By: Eva Baxter
Coinbase, a leading global cryptocurrency exchange, is facing a new class-action lawsuit filed by six of its users, alleging that the exchange is operating in violation of securities laws. The lawsuit, filed on May 5, implies that some of the digital assets listed on the Coinbase platform, including Solana, Polygon, Near Protocol, Decentraland, Algorand, Uniswap, Tezos, and Stellar, are categorized as securities and, as such, are subject to state security laws.
The plaintiffs are arguing that Coinbase, which is identified as a 'Securities Broker' as per its user agreement, has deliberately and repeatedly violated state securities laws and has thus deceived its users. In fact, the lawsuit notes that Coinbase's entire business model is constructed on a false claim and a dream - the false claim being that they do not sell securities and the dream is their belief that it's better to ask for forgiveness than permission, following inevitable exposure of the claim.
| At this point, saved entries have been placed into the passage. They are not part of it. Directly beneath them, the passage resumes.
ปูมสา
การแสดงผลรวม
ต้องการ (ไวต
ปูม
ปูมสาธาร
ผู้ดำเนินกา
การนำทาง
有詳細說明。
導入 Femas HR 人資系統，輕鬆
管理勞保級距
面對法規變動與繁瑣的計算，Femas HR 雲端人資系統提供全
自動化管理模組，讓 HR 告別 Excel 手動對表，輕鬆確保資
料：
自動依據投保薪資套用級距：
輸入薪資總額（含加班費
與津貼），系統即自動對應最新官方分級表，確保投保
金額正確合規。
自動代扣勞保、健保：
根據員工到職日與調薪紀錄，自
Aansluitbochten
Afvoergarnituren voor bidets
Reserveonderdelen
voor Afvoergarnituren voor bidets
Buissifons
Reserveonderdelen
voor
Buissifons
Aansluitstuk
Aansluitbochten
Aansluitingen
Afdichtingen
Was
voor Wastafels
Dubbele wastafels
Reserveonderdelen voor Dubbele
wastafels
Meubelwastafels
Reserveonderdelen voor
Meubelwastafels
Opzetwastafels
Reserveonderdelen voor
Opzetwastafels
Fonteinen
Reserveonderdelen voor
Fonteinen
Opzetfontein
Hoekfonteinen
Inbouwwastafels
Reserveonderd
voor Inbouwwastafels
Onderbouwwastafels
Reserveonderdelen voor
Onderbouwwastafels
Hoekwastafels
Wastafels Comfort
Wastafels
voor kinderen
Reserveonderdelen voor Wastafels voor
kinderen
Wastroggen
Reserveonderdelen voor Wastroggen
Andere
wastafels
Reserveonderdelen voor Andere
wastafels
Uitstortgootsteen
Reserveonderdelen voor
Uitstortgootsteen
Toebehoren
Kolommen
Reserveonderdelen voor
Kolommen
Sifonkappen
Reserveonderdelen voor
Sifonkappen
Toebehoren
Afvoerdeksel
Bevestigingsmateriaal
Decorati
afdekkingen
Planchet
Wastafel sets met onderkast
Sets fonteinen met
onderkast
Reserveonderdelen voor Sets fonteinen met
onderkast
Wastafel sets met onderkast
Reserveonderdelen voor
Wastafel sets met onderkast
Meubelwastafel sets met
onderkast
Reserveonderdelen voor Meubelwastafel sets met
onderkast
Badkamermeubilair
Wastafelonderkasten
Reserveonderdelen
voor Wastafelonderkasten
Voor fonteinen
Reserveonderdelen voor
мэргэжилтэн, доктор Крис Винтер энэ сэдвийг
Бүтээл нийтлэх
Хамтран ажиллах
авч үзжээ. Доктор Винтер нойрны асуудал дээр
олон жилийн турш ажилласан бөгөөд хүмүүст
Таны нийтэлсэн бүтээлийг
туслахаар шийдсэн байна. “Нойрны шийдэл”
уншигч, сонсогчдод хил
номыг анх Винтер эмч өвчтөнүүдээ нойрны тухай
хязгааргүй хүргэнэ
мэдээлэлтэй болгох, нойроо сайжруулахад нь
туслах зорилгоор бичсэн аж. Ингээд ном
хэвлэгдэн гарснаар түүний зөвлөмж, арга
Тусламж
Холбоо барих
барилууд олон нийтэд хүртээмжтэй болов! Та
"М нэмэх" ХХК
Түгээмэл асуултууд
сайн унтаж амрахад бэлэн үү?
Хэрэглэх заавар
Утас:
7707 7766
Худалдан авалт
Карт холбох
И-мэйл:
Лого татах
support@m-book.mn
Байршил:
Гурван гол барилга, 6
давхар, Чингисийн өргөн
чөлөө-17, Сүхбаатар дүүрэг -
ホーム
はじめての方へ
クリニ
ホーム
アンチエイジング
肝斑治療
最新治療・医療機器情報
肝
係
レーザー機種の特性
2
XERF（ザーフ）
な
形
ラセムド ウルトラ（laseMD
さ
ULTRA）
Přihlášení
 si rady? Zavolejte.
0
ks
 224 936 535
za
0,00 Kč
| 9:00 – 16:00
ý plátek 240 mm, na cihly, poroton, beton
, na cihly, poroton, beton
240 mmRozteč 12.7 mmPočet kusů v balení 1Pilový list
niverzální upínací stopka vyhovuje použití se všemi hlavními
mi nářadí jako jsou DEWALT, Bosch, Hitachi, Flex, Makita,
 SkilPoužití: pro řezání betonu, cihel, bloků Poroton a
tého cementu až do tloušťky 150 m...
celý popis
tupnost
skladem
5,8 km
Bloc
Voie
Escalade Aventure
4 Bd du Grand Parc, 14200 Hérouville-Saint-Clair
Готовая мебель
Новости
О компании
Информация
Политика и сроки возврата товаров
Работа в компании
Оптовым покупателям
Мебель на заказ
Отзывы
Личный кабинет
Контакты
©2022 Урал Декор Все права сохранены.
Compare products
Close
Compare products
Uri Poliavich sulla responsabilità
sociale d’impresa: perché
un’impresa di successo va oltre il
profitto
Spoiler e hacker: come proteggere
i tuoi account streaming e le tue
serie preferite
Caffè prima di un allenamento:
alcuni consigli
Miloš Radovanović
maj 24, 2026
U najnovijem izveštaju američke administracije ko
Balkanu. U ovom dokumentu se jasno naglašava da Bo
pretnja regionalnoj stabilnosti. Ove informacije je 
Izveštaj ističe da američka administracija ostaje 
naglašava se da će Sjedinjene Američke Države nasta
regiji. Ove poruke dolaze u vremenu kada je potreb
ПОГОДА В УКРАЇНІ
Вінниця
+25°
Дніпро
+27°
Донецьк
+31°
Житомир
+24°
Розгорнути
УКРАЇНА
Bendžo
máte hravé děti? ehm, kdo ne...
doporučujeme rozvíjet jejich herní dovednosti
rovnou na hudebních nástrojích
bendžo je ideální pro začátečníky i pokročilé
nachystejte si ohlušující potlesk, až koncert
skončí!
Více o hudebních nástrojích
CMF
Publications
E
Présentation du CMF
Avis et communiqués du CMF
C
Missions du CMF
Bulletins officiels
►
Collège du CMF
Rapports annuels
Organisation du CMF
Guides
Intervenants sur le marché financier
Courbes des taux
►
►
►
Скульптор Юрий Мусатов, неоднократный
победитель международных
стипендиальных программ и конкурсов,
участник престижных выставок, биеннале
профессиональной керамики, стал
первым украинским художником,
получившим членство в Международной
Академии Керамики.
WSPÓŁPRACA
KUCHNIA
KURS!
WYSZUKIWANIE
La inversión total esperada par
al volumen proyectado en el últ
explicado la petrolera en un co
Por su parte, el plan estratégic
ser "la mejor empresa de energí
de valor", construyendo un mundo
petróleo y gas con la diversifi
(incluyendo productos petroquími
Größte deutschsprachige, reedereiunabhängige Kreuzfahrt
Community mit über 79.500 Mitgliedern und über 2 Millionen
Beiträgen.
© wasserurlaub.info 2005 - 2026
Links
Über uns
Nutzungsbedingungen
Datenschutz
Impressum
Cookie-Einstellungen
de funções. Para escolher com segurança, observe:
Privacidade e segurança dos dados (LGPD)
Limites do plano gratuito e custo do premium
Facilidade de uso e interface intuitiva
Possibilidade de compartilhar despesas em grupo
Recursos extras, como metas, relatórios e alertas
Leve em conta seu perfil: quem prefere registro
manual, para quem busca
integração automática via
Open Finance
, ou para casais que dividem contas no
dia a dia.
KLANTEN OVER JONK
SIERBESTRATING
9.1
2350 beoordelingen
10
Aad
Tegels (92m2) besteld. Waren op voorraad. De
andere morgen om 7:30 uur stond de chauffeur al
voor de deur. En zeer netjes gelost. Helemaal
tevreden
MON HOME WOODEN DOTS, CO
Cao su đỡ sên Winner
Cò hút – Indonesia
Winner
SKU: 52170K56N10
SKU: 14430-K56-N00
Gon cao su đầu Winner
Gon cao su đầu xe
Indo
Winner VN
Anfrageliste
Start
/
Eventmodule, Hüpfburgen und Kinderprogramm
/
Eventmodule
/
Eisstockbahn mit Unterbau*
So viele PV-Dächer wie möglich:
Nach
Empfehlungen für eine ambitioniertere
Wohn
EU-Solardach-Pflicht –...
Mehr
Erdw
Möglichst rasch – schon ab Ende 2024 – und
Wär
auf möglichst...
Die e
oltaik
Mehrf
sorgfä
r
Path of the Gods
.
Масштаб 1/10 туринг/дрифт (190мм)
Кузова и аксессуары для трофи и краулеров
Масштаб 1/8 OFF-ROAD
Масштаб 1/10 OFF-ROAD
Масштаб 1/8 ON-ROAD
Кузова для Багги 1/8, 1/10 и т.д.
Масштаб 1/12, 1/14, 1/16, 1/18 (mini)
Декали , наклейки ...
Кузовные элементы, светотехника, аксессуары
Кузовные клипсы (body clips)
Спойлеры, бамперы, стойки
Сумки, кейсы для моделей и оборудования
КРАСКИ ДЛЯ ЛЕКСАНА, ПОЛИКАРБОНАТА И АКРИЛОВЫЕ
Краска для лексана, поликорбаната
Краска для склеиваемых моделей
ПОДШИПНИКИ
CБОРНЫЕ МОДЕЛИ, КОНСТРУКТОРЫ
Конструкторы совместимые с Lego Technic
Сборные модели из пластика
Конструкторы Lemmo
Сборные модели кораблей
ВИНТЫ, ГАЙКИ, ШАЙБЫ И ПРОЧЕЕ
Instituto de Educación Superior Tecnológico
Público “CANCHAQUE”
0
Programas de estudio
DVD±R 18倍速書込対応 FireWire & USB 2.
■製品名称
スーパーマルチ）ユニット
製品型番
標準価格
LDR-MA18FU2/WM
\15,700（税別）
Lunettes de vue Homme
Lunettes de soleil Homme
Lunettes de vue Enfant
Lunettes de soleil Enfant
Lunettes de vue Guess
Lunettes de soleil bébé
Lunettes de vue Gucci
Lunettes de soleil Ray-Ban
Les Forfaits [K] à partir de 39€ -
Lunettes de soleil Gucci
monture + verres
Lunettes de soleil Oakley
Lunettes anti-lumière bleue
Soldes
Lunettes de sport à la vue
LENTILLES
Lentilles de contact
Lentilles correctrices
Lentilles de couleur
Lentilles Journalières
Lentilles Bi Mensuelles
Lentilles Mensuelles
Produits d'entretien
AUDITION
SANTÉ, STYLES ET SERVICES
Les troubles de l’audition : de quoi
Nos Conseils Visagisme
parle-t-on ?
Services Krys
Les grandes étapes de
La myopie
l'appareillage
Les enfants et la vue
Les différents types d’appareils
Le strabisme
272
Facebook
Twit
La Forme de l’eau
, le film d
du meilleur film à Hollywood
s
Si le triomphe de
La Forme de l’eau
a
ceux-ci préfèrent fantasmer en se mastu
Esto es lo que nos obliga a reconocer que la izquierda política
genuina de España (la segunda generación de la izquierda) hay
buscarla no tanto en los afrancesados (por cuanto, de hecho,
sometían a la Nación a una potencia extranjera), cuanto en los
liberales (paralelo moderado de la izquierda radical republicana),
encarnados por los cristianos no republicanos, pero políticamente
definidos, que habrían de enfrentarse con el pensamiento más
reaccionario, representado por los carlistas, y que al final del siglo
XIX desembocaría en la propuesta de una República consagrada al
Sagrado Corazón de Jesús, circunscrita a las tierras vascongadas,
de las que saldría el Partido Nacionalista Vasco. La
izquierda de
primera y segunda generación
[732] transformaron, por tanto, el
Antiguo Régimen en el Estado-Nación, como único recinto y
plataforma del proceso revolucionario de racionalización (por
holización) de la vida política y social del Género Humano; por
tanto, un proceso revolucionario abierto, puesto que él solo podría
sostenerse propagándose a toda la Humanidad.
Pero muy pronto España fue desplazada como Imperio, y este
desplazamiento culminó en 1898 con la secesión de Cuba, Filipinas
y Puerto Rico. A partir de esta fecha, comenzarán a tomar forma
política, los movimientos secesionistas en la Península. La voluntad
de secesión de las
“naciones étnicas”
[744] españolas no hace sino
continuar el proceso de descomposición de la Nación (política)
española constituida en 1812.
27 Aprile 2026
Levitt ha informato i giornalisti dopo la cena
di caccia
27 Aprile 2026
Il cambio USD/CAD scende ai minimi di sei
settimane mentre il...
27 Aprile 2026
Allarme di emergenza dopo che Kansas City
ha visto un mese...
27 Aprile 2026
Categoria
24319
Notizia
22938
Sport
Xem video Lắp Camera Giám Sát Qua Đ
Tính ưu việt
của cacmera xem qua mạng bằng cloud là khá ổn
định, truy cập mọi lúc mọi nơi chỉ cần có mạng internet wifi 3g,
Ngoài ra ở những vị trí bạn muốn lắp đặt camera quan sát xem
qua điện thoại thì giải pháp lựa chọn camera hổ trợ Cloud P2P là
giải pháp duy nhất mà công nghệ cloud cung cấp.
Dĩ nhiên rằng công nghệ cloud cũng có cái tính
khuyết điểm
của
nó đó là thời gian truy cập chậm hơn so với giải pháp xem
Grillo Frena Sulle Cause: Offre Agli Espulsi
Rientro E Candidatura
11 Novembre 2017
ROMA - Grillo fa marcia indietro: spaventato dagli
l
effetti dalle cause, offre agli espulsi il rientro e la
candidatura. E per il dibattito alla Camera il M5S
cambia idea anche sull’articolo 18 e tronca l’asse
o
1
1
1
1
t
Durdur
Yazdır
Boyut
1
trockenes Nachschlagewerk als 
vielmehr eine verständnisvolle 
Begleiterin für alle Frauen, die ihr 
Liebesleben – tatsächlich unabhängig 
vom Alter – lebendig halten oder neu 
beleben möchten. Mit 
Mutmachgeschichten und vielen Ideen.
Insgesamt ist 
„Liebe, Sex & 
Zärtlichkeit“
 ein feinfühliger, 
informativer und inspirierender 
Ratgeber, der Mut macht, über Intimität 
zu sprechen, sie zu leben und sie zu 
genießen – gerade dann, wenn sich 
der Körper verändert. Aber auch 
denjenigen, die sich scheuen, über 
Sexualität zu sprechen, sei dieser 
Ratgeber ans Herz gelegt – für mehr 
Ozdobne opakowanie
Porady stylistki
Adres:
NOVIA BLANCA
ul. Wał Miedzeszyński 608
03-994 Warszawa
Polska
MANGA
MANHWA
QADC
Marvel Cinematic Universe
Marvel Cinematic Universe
The legal action was filed with the U.S. District Court for the Northern District of California, San Francisco Division by plaintiffs from California and Florida seeking for full recission, meaning a cancellation of their purchase agreements, along with statutory damages under state law and injunctive relief.
In the meantime, Coinbase continues to assert that secondary selling of crypto assets does not constitute securities, amidst a pre-existing lawsuit by the U.S. Securities and Exchange Commission (SEC) alleging the exchange's violation of securities laws. This new lawsuit arrives concurrently with Coinbase's recent announcement of a surge in Q1 revenue to $1.64 billion, surpassing expectations.